§ **Work instruction**: Restate all of the following data exactly, keeping any images out of the copy.

§ **Supplied material**:

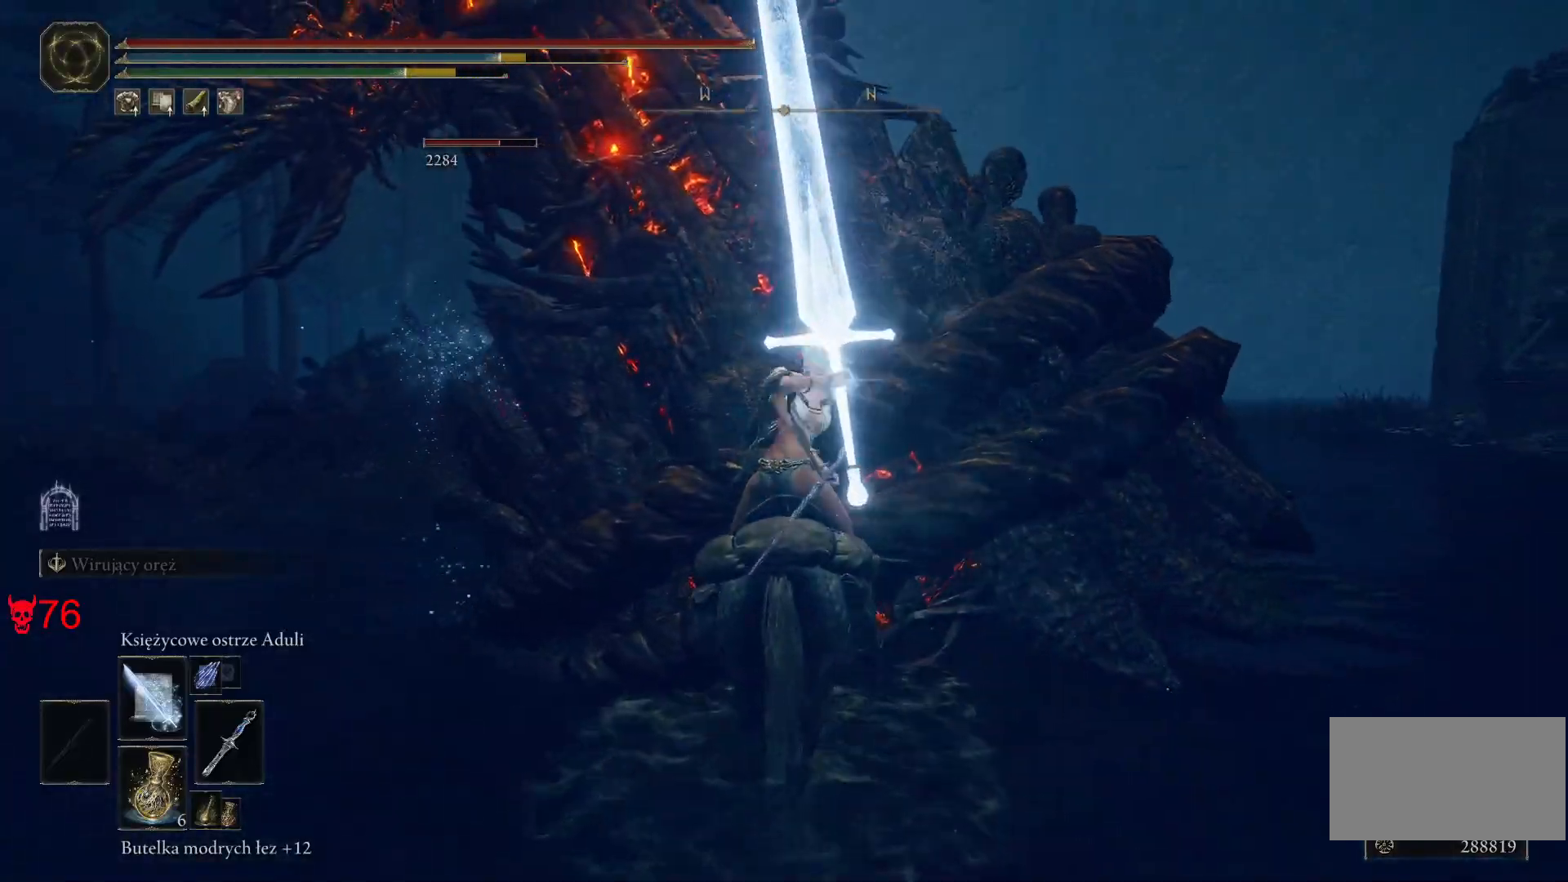
{"keys": ["d", "w"], "mouse": [], "events": [[283, "w", "down"]]}
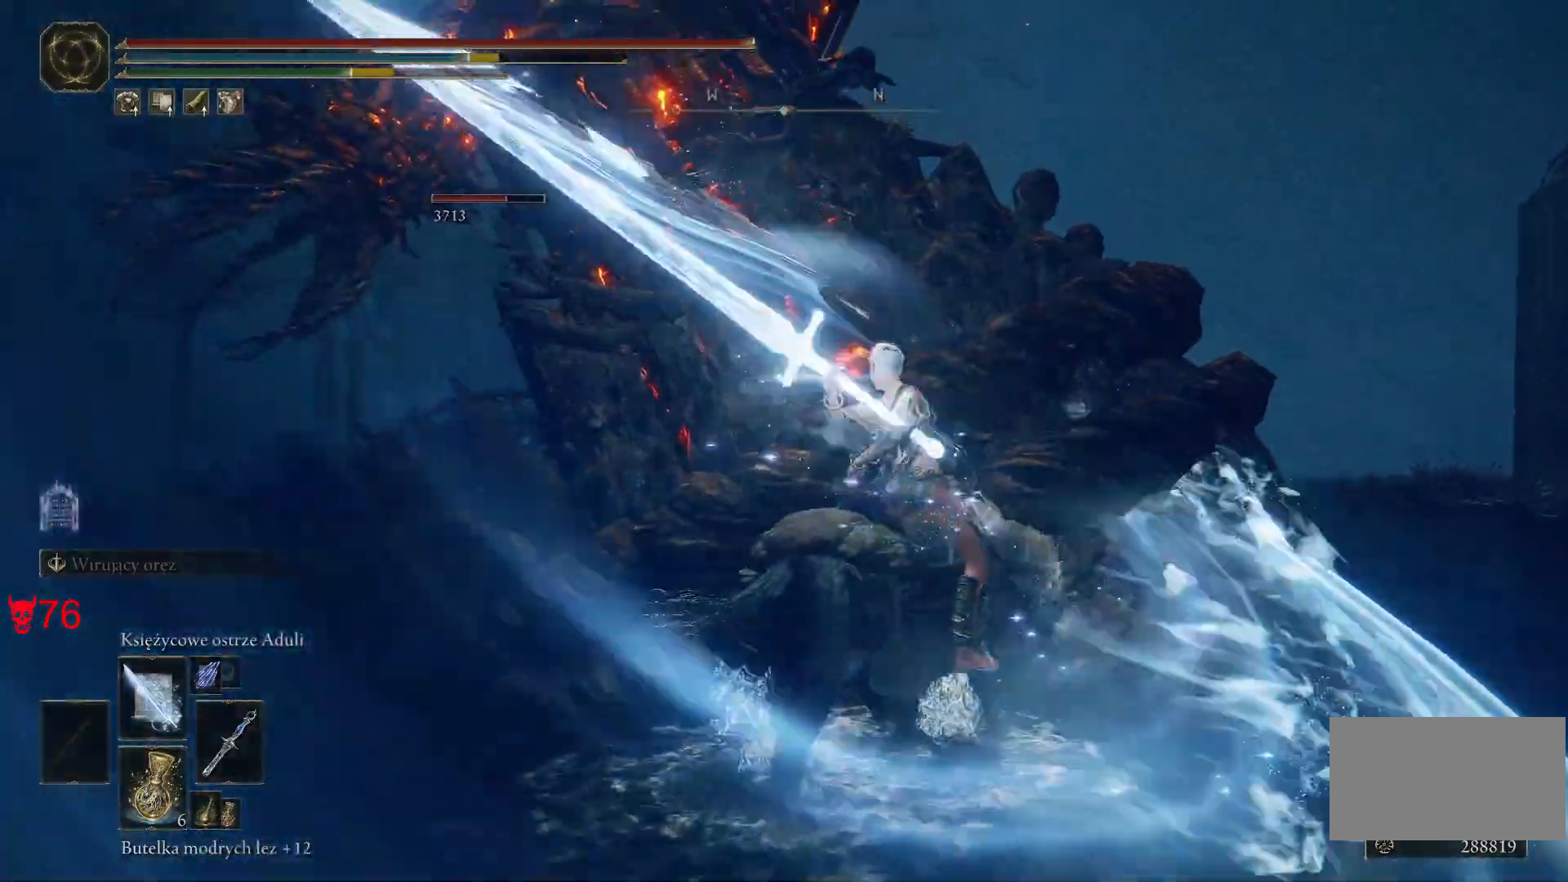
{"keys": ["d"], "mouse": [], "events": [[183, "mouse_left", "down"], [267, "w", "up"], [350, "mouse_left", "up"]]}
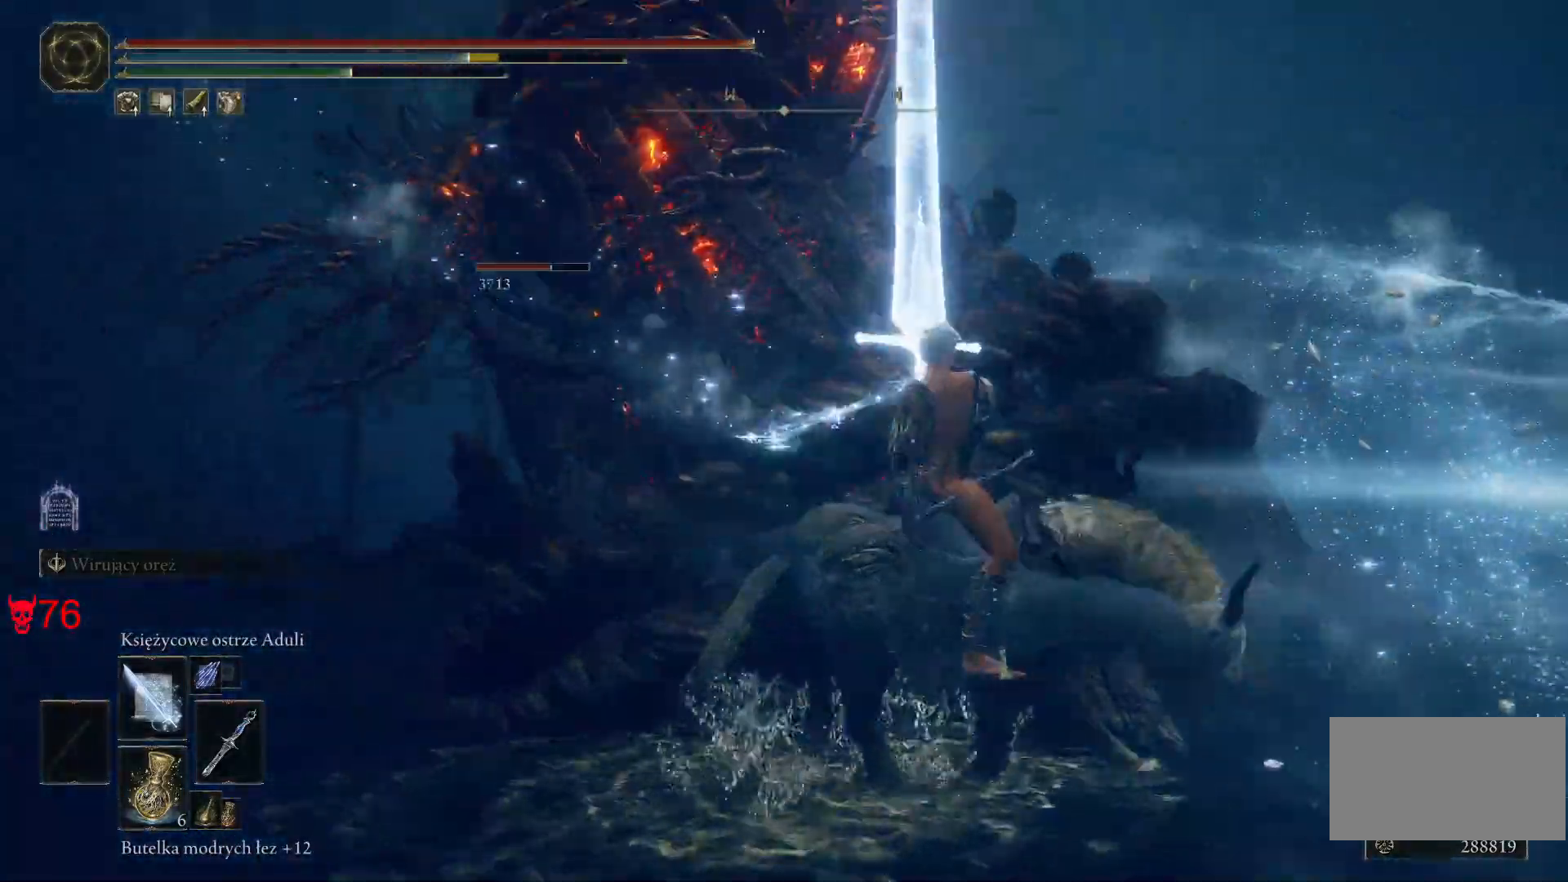
{"keys": ["d"], "mouse": [], "events": []}
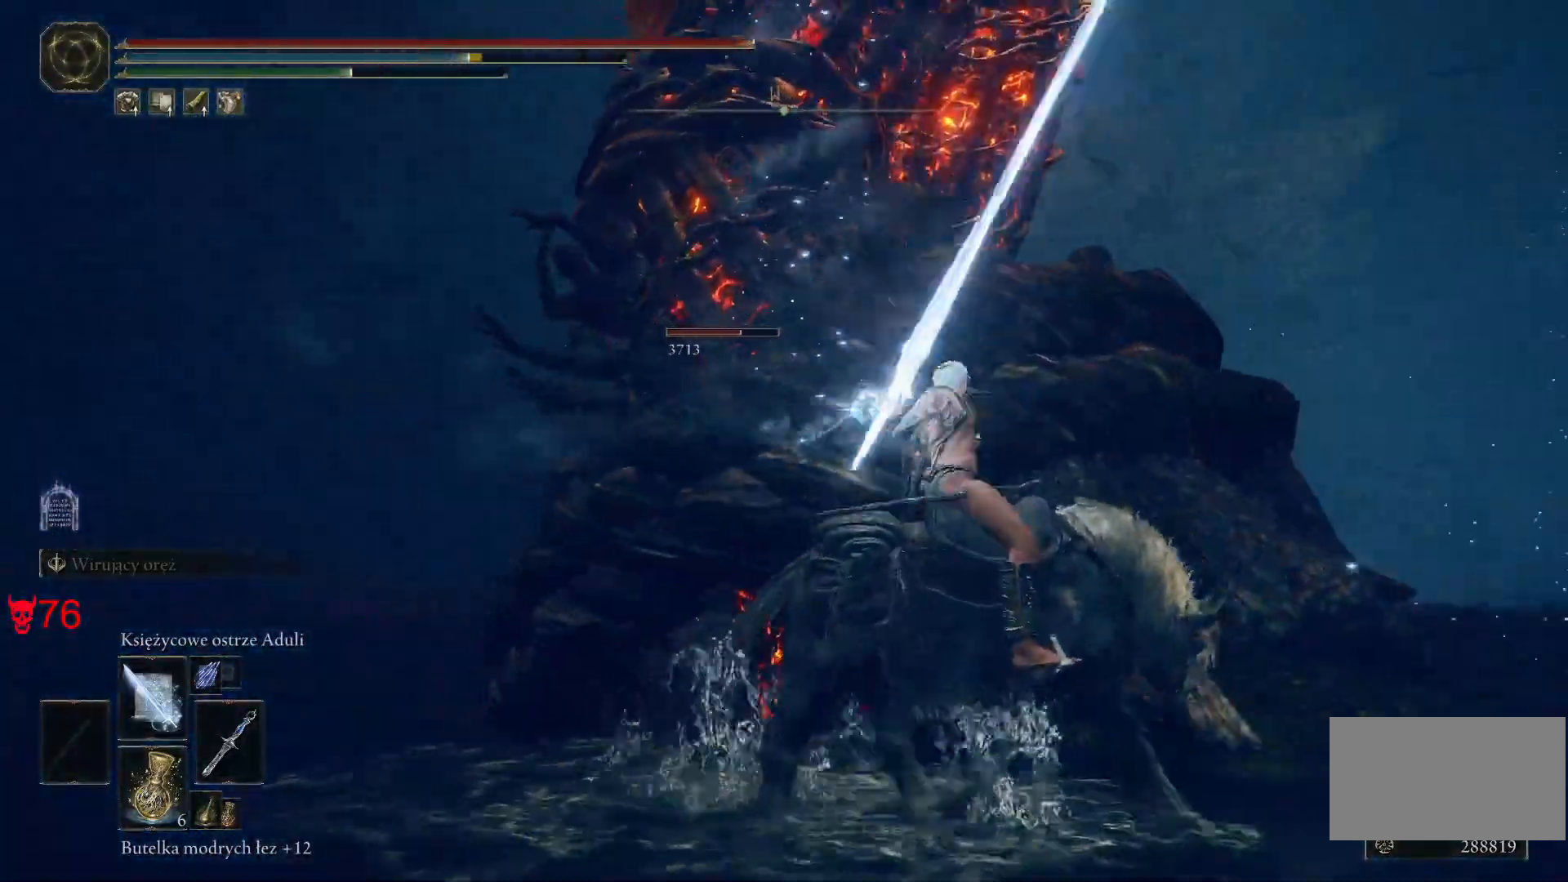
{"keys": ["d", "w"], "mouse": [], "events": [[133, "w", "down"]]}
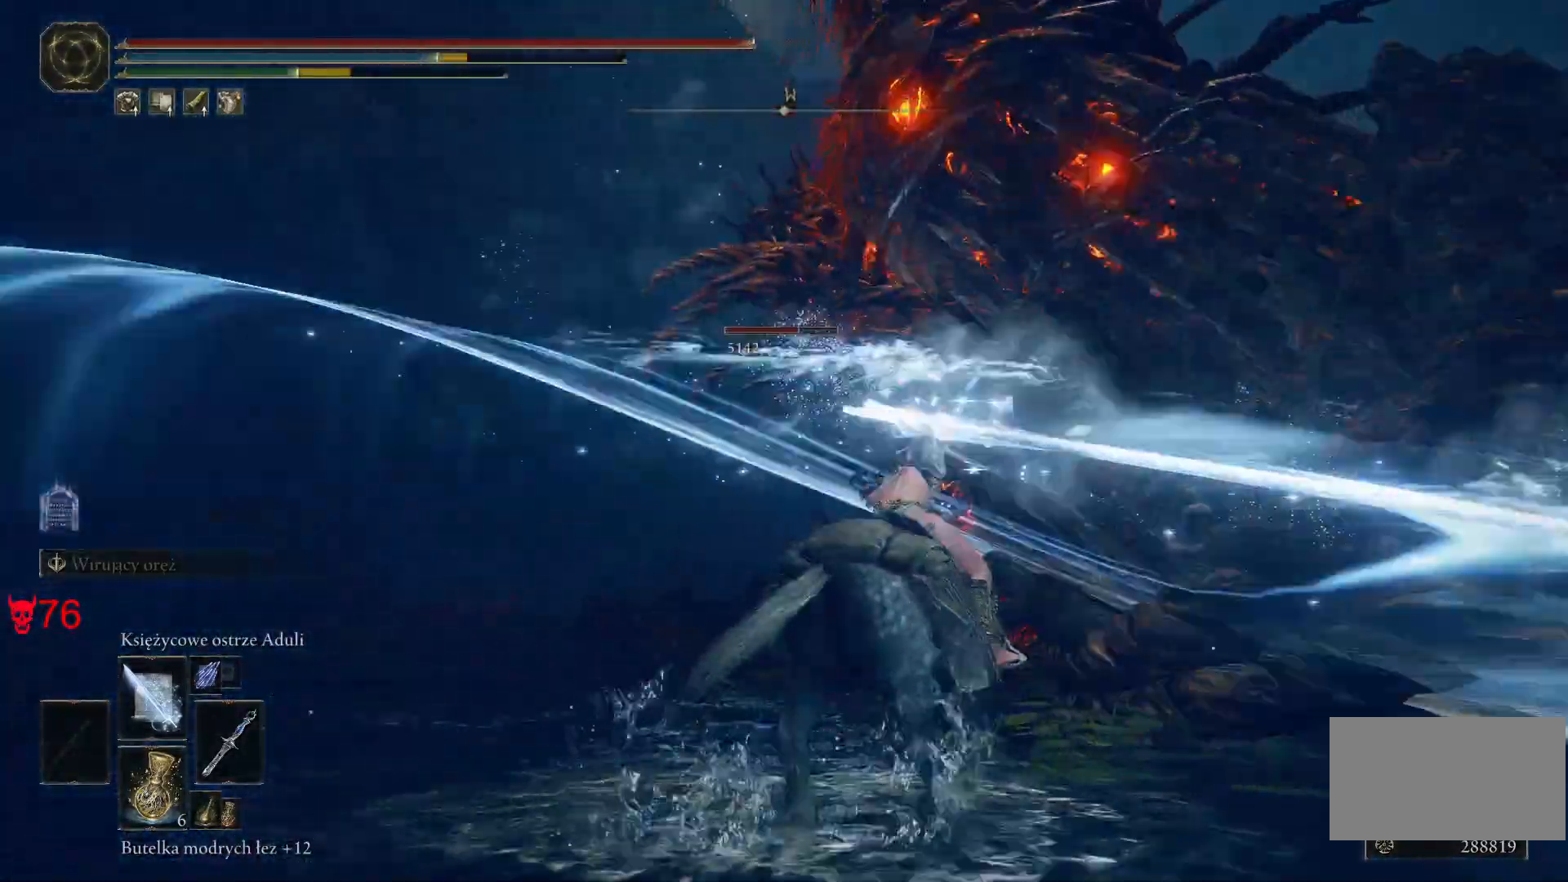
{"keys": ["d", "s"], "mouse": [], "events": [[17, "w", "up"], [300, "s", "down"]]}
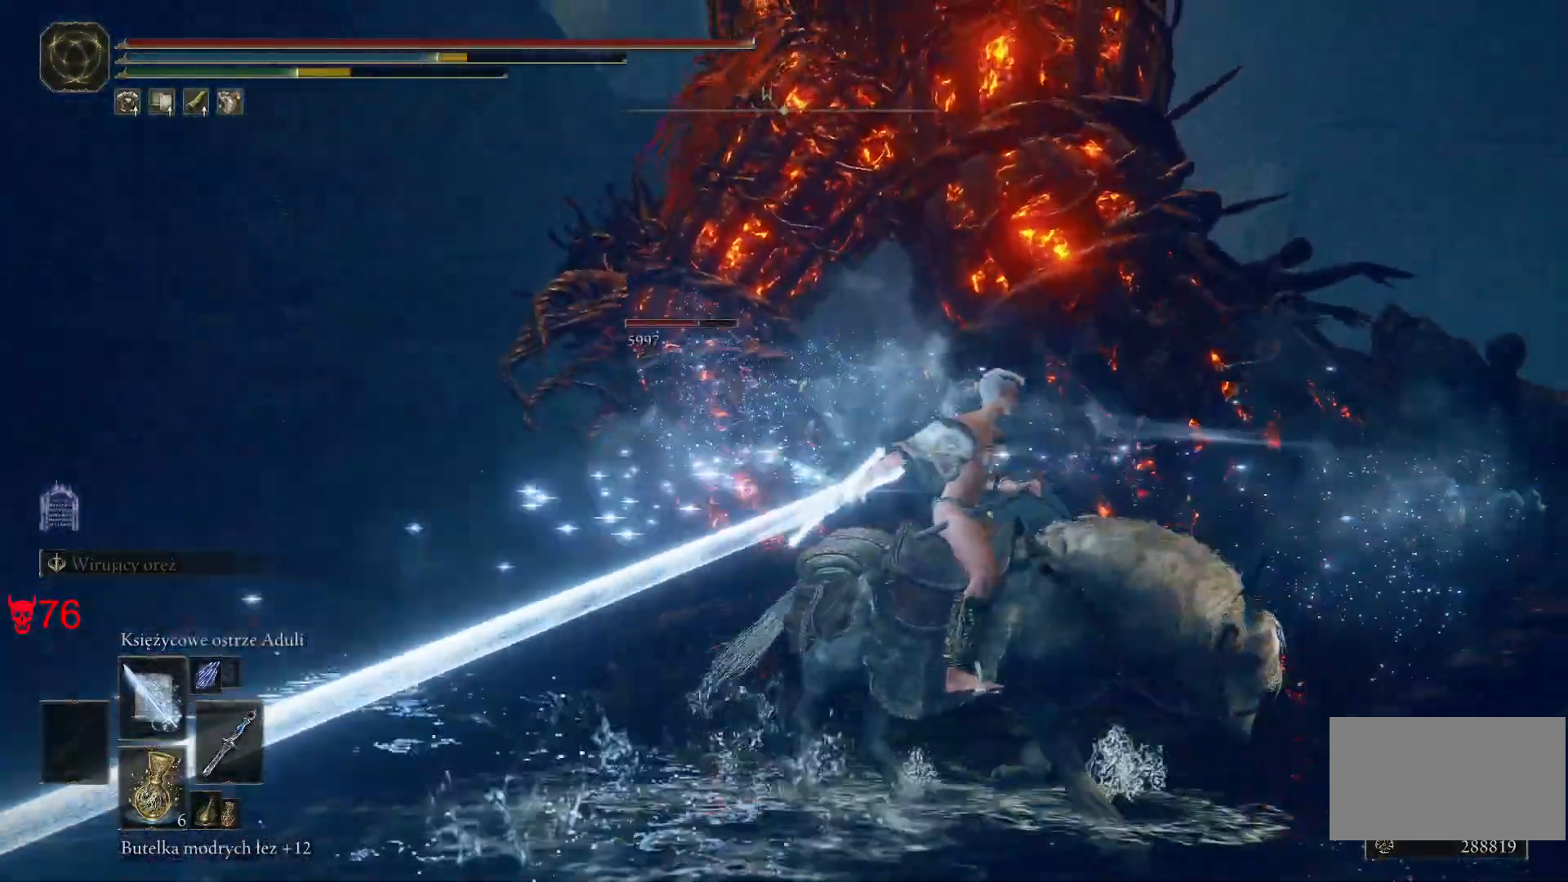
{"keys": ["s"], "mouse": []}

§ **Solution to this exercise**:
{"keys": ["d", "w"], "mouse": [], "events": [[283, "w", "down"]]}
{"keys": ["d"], "mouse": [], "events": [[183, "mouse_left", "down"], [267, "w", "up"], [350, "mouse_left", "up"]]}
{"keys": ["d"], "mouse": [], "events": []}
{"keys": ["d", "w"], "mouse": [], "events": [[133, "w", "down"]]}
{"keys": ["d", "s"], "mouse": [], "events": [[17, "w", "up"], [300, "s", "down"]]}
{"keys": ["s"], "mouse": []}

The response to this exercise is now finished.